山には危険がいっぱい
山菜を採りに行って死ぬ

 雪が溶けて春の季節に差しかかると、スーパーや道の駅などに山菜が並ぶようになります。タラの芽やふきのとう、わらび、こごみ、うるい、ぜんまい、行者にんにく…。販売目的でこうした山菜を採る人は、経験豊富ないわゆる「プロ」。おそらく安全対策もばっちりでしょう。

 しかし、自分や家族が食べるために、知識や経験の浅い、いわゆる素人が、山菜採りのために山に入って事故に遭うことがあります。その多くは高齢者です。

 私のように東北地方で仕事をする法医学者は、山菜を採りに行って死亡した高齢者の解剖をする機会がとても多いのです。「そんな量、食べ切れないでしょう」と言いたくなるくらい大量の山菜を採っている際に、山中で死亡する高齢者があまりに多く、私たちの間では「年を取ると山菜を採りたくなる病気を発症する」と、まことしやかに囁かれています。
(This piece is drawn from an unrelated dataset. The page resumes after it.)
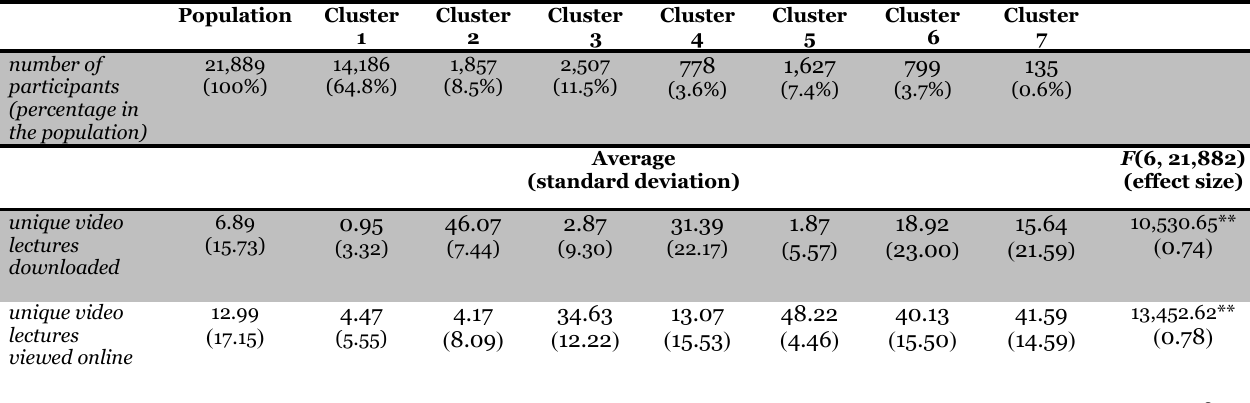
The Clusters Obtained From the Cluster Analysis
 山菜が自生する山の中には、さまざまな危険が潜んでいます。

 斜面などで転倒や転落したり、山菜採りに集中しすぎて遭難したり、熱中症や低体温症を起こしたり、持病が悪化して身動きが取れなくなったり……。さらに、山の中では電波も届きにくく、携帯電話で助けを呼べません。
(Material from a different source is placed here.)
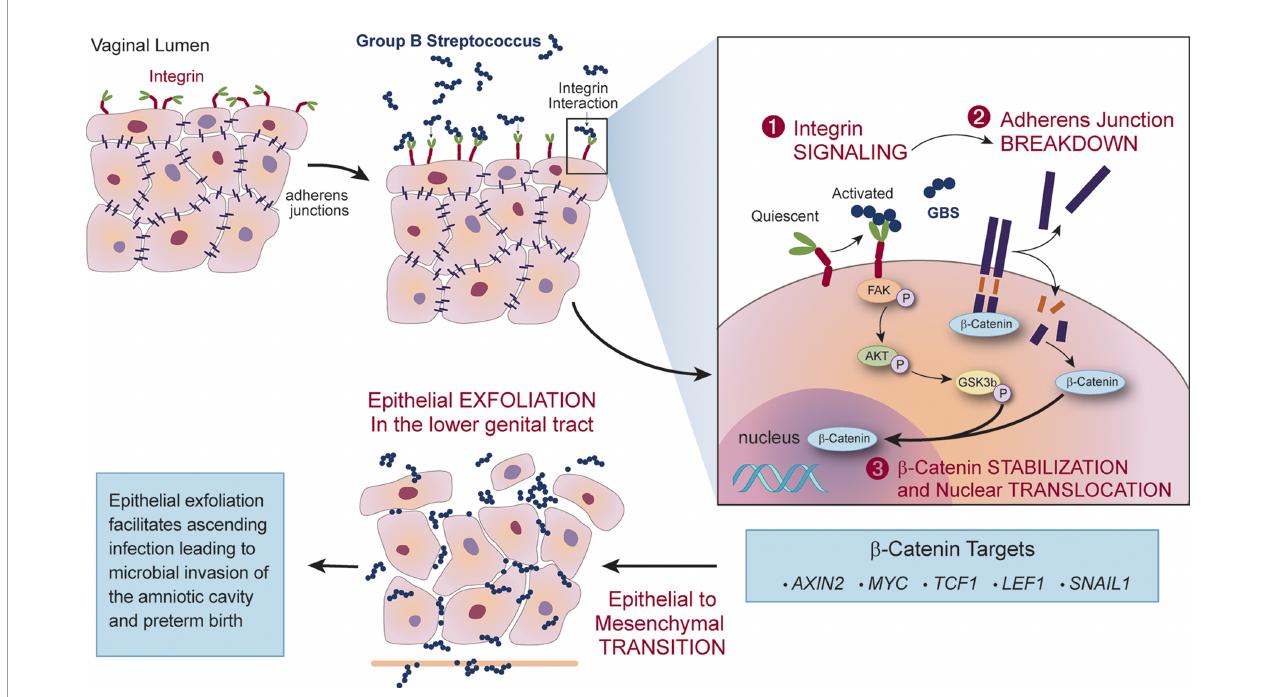
FIGURE 3 | GBS exploits epithelial-mesenchymal transition (EMT) and vaginal epithelial exfoliation to permit ascending infection. During vaginal infection, GBS binds integrins on the epithelial surface and activates integrin signaling that results in the breakdown of adherens junctions. Displaced b -catenin translocates to the nucleus, activating transcriptional changes of b -catenin targets associated with EMT. Expression of these transcripts in vivo leads to vaginal epithelial exfoliation, which facilitates GBS ascension to the uterus and is associated with increased risk for microbial invasion of the amniotic cavity and preterm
 蚊やダニ、蜂に刺される、ブヨやヒルに噛まれる、などの虫による傷害もあります。虫はウイルスや原虫などを媒介することがありますし、蜂やブヨに刺され、「アナフィラキシーショック」という強いアレルギー反応を起こして命を落とす可能性もあるので、十分な注意が必要なのです。

昨今話題になっている
「クマ被害」にも注意

 そして、最も気をつけるべきは「クマ」です。

 冬眠明けの春先、クマは食べ物を求めて山中をうろついています。それが山菜採りの時期と一致するため、遭遇確率が高いのです。

 近年は温暖化の影響か、冬眠しない、もしくは冬眠期間が短いクマもいるようで、クマ被害件数の増加が報告されています。

 クマの持つ物理的エネルギー、つまり攻撃力は相当なもの。体長が1メートルに満たないコグマであっても、簡単に木に登れる前足と、太く長く尖った爪を持っています。